Banks Reject Proposal to Cut Exposure to NPLs to Maximum of 5%

21 June 2018

“Why 5%?”, was the Portuguese Banking Association’s (APB) reaction to a proposal by Merkel and Macron to limit the eurozone’s’ banks’ maximum level of exposure to NPLs, as reported by Reuters. No details about the plan have been revealed as of yet, and something concrete may come out at next week’s European summit. However, the APB is assuming that the proposal will be similar to that of the European Banking Authority (EBA) which also proposed the same 5% ceiling.

“As to the European Banking Authority’s proposal to set a 5% NPL ratio to distinguish between banks with high (5% or above) and low levels of non-productive assets, the APB, like the European Banking Federation, stated that there is no economic basis for the suggested figure,” the association said in a statement sent to media outlets.

The APB argues that “there are no studies that determine that such a level of exposure to NPLs would impact the banks’ financial stability and ability to finance the economy, the two major concerns that have led bank regulators to announce the initiatives. ” In Portugal, banks have reduced their exposure to bad debts, especially over the last 18 months, but they still have one of the highest ratios in Europe (13.3%), according to the latest data from the Bank of Portugal.

The work to reduce NPLs is ongoing but European leaders are looking to force the most affected countries to accelerate the process of eliminating the bad loans, which are a burden on the banking system and a risk to financial stability. However, the APB rejects the use of the NPL ratio as a differentiating factor: “it is an oversimplification to just look at the NPL ratio, without taking risk mitigation factors into account, including the levels of impairment coverage and the value of collateral, which is a particularly relevant factor in the case of Portuguese banks,” the association argued.

According to data from the same institution, at the end of 2017, there was an NPL coverage ratio of almost 50% in the Portuguese banking system.
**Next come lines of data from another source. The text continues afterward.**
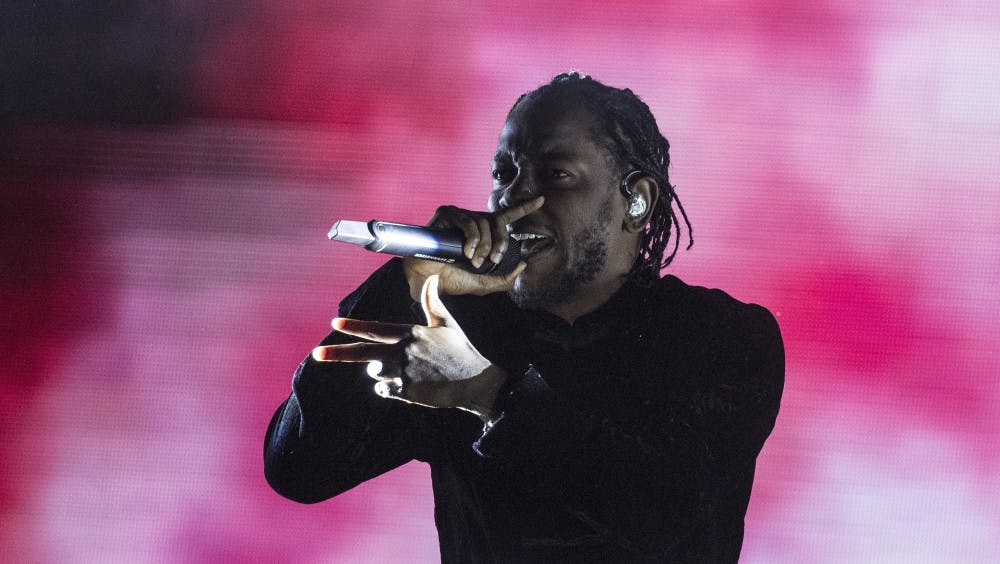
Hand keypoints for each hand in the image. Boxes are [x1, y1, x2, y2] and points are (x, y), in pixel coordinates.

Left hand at [311, 275, 507, 420]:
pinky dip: (389, 388)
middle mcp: (402, 352)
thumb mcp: (447, 323)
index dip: (353, 326)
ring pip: (374, 372)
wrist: (475, 382)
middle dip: (337, 353)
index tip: (334, 325)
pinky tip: (408, 385)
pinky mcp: (406, 392)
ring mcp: (403, 374)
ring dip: (381, 371)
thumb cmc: (461, 351)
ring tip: (405, 370)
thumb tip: (432, 276)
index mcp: (410, 333)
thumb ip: (432, 301)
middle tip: (317, 354)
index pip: (375, 328)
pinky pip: (383, 390)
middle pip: (363, 353)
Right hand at [402, 196, 543, 299]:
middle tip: (493, 260)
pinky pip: (468, 221)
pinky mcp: (447, 213)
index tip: (542, 200)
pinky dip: (471, 238)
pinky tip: (465, 251)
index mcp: (484, 233)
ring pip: (484, 223)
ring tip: (473, 261)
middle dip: (500, 242)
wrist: (427, 279)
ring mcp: (460, 215)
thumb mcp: (484, 284)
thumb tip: (523, 265)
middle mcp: (474, 221)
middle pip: (498, 222)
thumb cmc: (451, 280)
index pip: (506, 216)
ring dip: (483, 246)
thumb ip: (505, 278)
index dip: (524, 207)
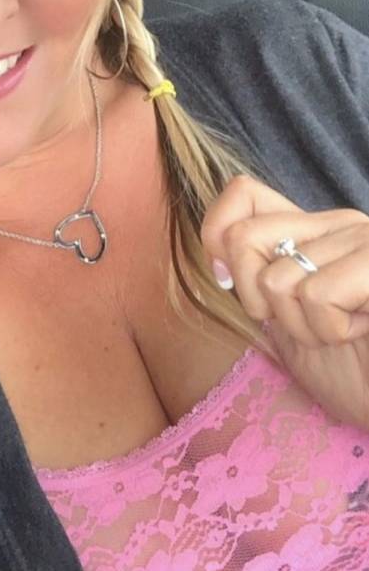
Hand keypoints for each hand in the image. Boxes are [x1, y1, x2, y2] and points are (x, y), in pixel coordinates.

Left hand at [201, 175, 368, 430]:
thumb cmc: (354, 376)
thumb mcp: (286, 322)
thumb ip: (257, 279)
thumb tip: (217, 252)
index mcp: (315, 231)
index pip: (242, 193)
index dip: (218, 235)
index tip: (230, 281)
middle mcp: (341, 224)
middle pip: (244, 237)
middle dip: (258, 299)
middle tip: (304, 324)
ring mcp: (366, 240)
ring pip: (277, 277)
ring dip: (302, 326)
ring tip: (343, 334)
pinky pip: (317, 294)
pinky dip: (329, 329)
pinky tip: (361, 331)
That same indicator was only 40% at the end of 2015, reflecting an effort by banks to create buffers against potential losses.

The APB’s main concern, however, is that these measures could lead to a deterioration in the banks’ capital and threaten the survival of countless companies. “Measures of this kind must be sensitive to the differences in the Member States’ individual banking systems, in particular regarding the legal, judicial and fiscal situation of each country, including whether there are secondary markets for NPLs and the specific situation of each banking institution,” the APB stated.

Portuguese banks, like banks in other member states that suffered from the financial crisis, have been meeting and sometimes even exceeding demanding NPL reduction programs that had been negotiated with the supervisory authorities.”

The APB warned that “imposing across-the-board benchmarks for every bank in the EU, and thus forcing an accelerated reduction of NPLs would lead to the need to sell such assets at prices below their real value, with the associated destruction of capital and the transfer of profits to foreign investors.” Also, “and not least, such an approach could have consequences for the sustainability of companies that are undergoing financial restructuring processes but are still economically viable,” the banking association warned.